Back in the 60s and 70s, Apollo astronauts circling the Moon saw something that still puzzles researchers today. About 10 seconds before lunar sunrise or lunar sunset, pale luminous streamers would pop up over the gray horizon. These “twilight rays” were witnessed by crewmembers of Apollo 8, 10, 15 and 17.

Lunar twilight rays sketched by Apollo 17 astronauts. Credit: NASA.

Lunar twilight rays sketched by Apollo 17 astronauts. Credit: NASA.

Back on Earth, we see twilight rays all the time as shafts of sunlight penetrate evening clouds and haze.  The “airless Moon” shouldn’t have such rays, yet the men of Apollo clearly saw them.

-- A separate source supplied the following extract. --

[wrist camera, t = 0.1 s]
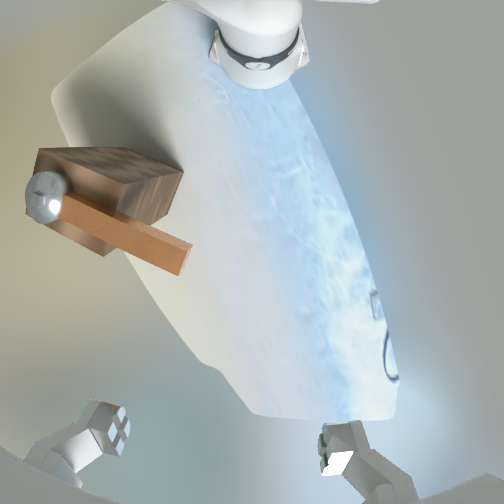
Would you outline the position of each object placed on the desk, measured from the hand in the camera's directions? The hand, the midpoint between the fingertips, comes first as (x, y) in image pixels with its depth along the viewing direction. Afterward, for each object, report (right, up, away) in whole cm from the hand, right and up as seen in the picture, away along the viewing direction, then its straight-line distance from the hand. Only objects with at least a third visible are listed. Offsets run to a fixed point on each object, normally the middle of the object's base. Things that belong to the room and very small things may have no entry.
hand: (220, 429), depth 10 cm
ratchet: (-15, +11, +20) cm, 27 cm away
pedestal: (-20, +21, +44) cm, 53 cm away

Later this week a NASA spacecraft is going back to the Moon to investigate. Slated for launch on Sept 6, 2013, the Lunar Atmosphere and Dust Environment Explorer (“LADEE” for short) will seek out twilight rays and other mysteries of the lunar atmosphere.

“Yes, the Moon does have an atmosphere,” says Richard Elphic, the project scientist for LADEE at NASA Ames.  “It’s just much more tenuous than ours.”

The Moon’s atmosphere is so flimsy—about ten thousand billion times less dense than Earth’s—that a good sneeze would rip through it like a hurricane. “Lunar air” is a gossamer mix of argon-40, which seeps out of the ground due to radioactive decay in the lunar interior, plus elements such as helium, sodium, and potassium, sputtered off the lunar surface by solar wind and micrometeoroids.

None of these gases appear in sufficient quantities, however, to explain the twilight rays.

“We’re missing something,” says Elphic.

The missing piece might be dust. When sunlight falls on the Moon, solar UV radiation electrifies the unprotected topsoil, possibly causing lightweight grains of moondust to rise off the ground, joining the gases already there.

“This electrically charged dust may be what the astronauts saw,” says Elphic. LADEE’s Lunar Dust Experiment will collect and analyze dust in the Moon’s atmosphere to test this hypothesis.